De fato o que pode se destacar nos movimentos sociais transnacionais é o poder que tem de transversalizar o enfoque de sua luta, dando ênfase a assuntos fundamentais como a questão de gênero, o racismo, a ecologia e etc., portanto esses movimentos não se assumem como vanguarda do proletariado, mas ecoa e dá voz a uma série de atores sociais, como os camponeses, feministas, ecologistas, setores ligados a igreja católica e intelectuais.

Além disso, esses movimentos sociais transnacionais são providos de ferramentas de comunicação que lhe permitem criar uma ampla rede global de movimentos, tornando sua ação política flexível e muito mais diversificada do que os antigos movimentos. Portanto podemos dizer que os movimentos sociais transnacionais, além de sociais, são culturais e vinculados a importantes questões ecológicas.

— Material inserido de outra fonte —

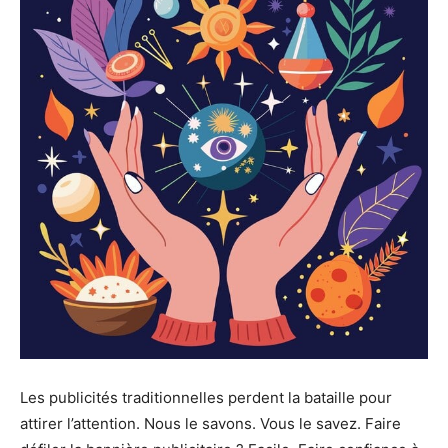
Les publicités traditionnelles perdent la bataille pour
attirer l’attention. Nous le savons. Vous le savez. Faire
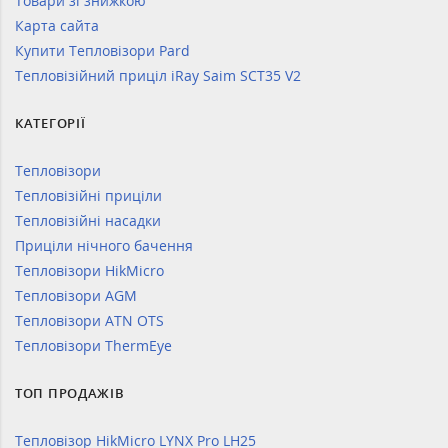
Товари зі знижкою
Карта сайта
Купити Тепловізори Pard
Тепловізійний приціл iRay Saim SCT35 V2
КАТЕГОРІЇ
Тепловізори
Тепловізійні приціли
Тепловізійні насадки
Приціли нічного бачення
Тепловізори HikMicro
Тепловізори AGM
Тепловізори ATN OTS
Тепловізори ThermEye
ТОП ПРОДАЖІВ
Тепловізор HikMicro LYNX Pro LH25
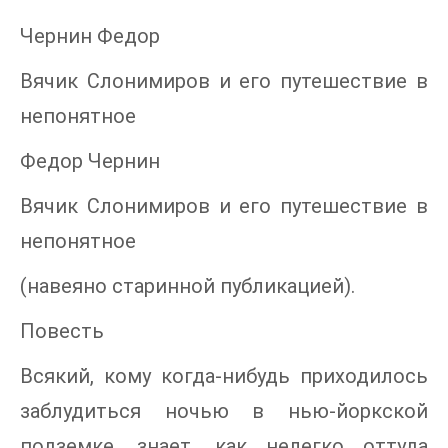
Чернин Федор
Вячик Слонимиров и его путешествие в
непонятное
Федор Чернин
Вячик Слонимиров и его путешествие в
непонятное
(навеяно старинной публикацией).
Повесть
Всякий, кому когда-нибудь приходилось
заблудиться ночью в нью-йоркской
подземке, знает, как нелегко оттуда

Podemos afirmar que a ação política desses movimentos desafia as forças sociais de um bloco histórico transnacional hegemônico, apoiado no neoliberalismo, este bloco é formado pelos aparatos estatais do G7 e articulados com as organizações internacionais, o FMI, o Banco Mundial, a OTAN e a OMC, basta saber se esse bloco histórico é sustentável, dada as varias crises do neoliberalismo, e até que ponto esses novos movimentos sociais transnacionais são capazes de formular alternativas reais em busca de uma nova ordem global. Como salienta Emir Sader a respeito do Fórum Social Mundial de 2011 em Dakar, Senegal2:

 

“ O movimento anti-neoliberal passou da fase de resistência à fase de construção de alternativas. Este FSM demonstrará se permanece na fase de resistência, de fragmentação de temáticas, de limitação à “sociedade civil” ou se se coloca à altura da etapa atual de disputa hegemônica, já não mais a nível nacional ou regional, mas a nível global, quando a crise capitalista e o esgotamento do modelo neoliberal coloca para o FSM seu maior desafio: ser agente na construção concreta do “outro mundo possível” ou permanecer como espaço de testemunhos, ricos, mas impotentes”.

 

Concluindo, afirmamos a fragilidade ou a total ausência de formulação na elucidação do papel dos movimentos sociais transnacionais na nova ordem mundial por parte das teorias das relações internacionais. Talvez por ser um fenômeno recente, os teóricos ainda não se debruçaram de forma aprofundada sobre o tema.

A questão dos movimentos sociais transnacionais é marginalizada no debate das Relações Internacionais, e nossa hipótese para isso é que talvez a disciplina reproduza, no plano empírico e teórico, a lógica dominante, por parte dos governos e dos organismos internacionais, que é a de não reconhecimento simbólico e institucional desses novos atores transnacionais. Esse não reconhecimento traduz-se no imenso aparato policial criado quando da realização de eventos organizados pela OMC, G-7, Banco Mundial..

1 Karl Marx, O 18 Brumário de Napoleão Bonaparte.